Zhang Pengfei, Pei Bing, Yi Chengxue, Akanyibah Francis Atim, Mao Fei
Department of Laboratory Medicine, the Affiliated People's Hospital, Jiangsu University, Zhenjiang 212002, Jiangsu, PR China; Institute of Hematology, Jiangsu University, Zhenjiang 212013, Jiangsu, PR China.
Department of Clinical Laboratory, The Affiliated Suqian First People's Hospital of Nanjing Medical University, Suqian 223800, Jiangsu, PR China.

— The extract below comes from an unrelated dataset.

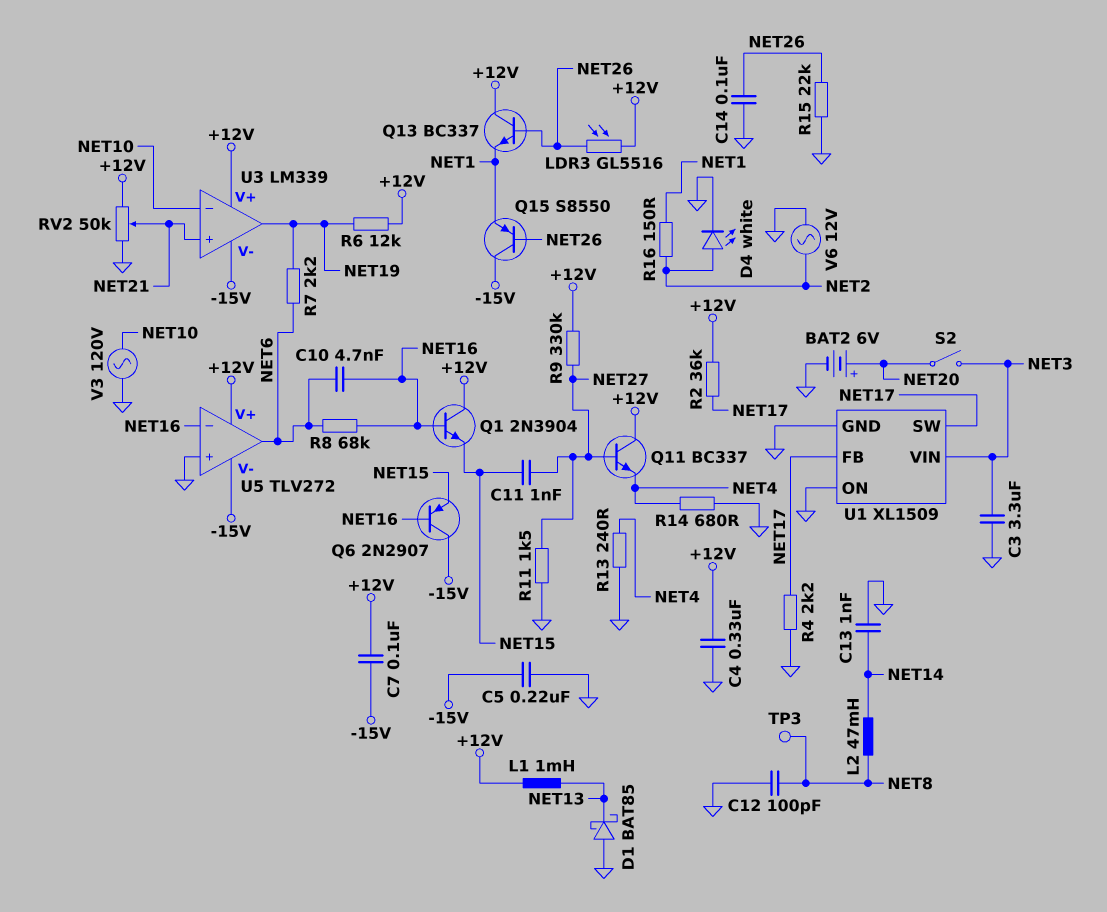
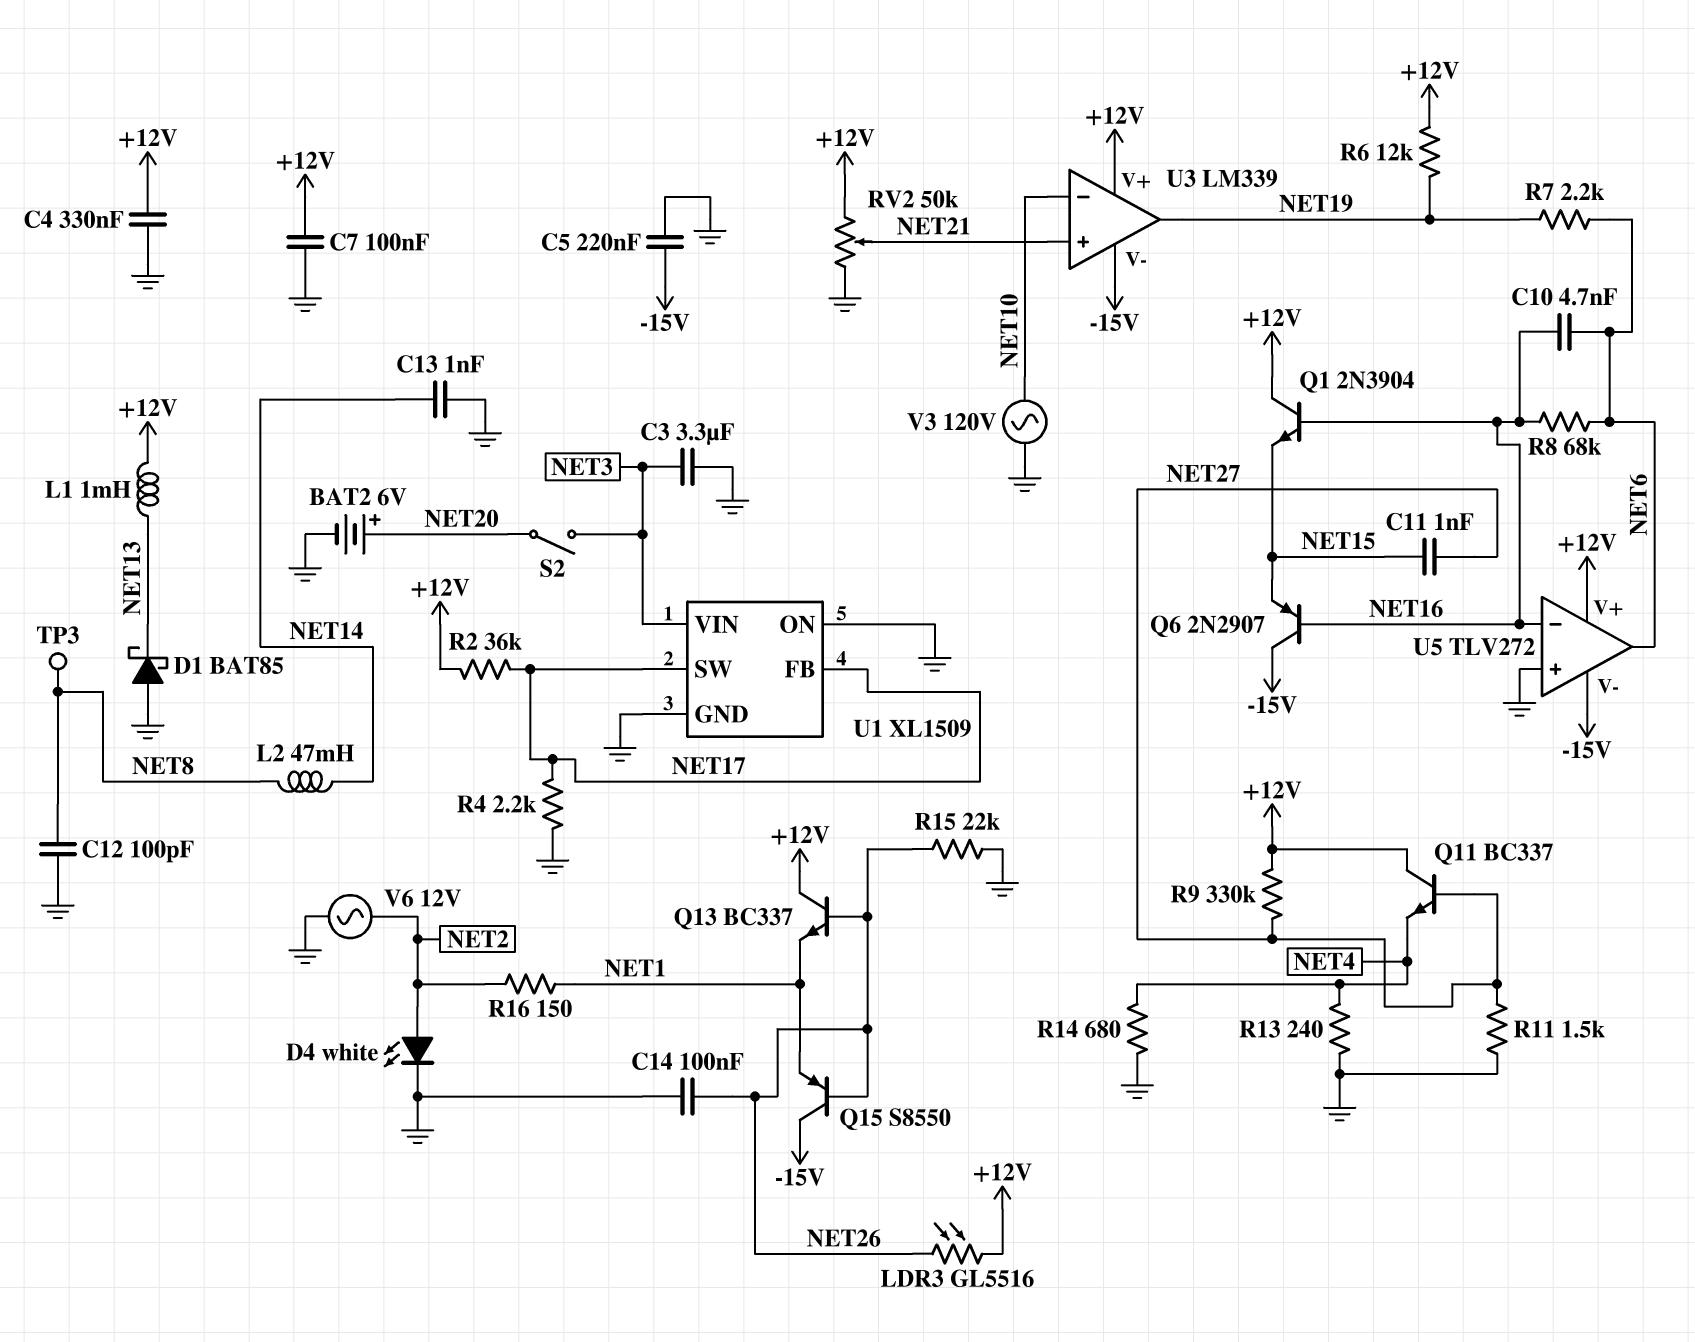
C7: 100nF (+12V, -15V) -> 100nF (+12V, GND)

Biochim Biophys Acta Mol Basis Dis. 2025 Feb;1871(2):167578. doi: 10.1016/j.bbadis.2024.167578. Epub 2024 Nov 19.
Inflammatory bowel disease (IBD) and colorectal cancer (CRC), as two of the major human intestinal diseases, provide challenges for the medical field. Suppressor of cytokine signaling 3 (SOCS3), a protein molecule that negatively regulates cytokine signaling through multiple pathways, is involved in the regulation of various inflammatory diseases and tumors. In IBD, SOCS3 acts on a variety of cells to repair mucosal damage and balance the immune response, including epithelial cells, macrophages, dendritic cells, neutrophils, and T cells. In CRC, SOCS3 is inextricably linked to tumor cell proliferation, invasion, metastasis, and drug resistance. Therefore, it is crucial to systematically investigate the pathogenic involvement of SOCS3 in IBD and CRC. This article reviews the mechanisms and pathways by which SOCS3 is involved in the inhibition of IBD and the mitigation of CRC, and details the therapeutic options for targeting SOCS3.
炎症性肠病(IBD)和结直肠癌(CRC)是人类两种主要的肠道疾病,给医学领域带来了挑战。细胞因子信号转导抑制因子3(SOCS3)是一种通过多种途径对细胞因子信号进行负调控的蛋白质分子,参与多种炎症性疾病和肿瘤的调节。在IBD中,SOCS3作用于多种细胞以修复黏膜损伤并平衡免疫反应,包括上皮细胞、巨噬细胞、树突状细胞、中性粒细胞和T细胞。在CRC中,SOCS3与肿瘤细胞的增殖、侵袭、转移和耐药性密切相关。因此,系统研究SOCS3在IBD和CRC中的致病作用至关重要。本文综述了SOCS3参与IBD抑制和CRC缓解的机制和途径,并详细介绍了针对SOCS3的治疗选择。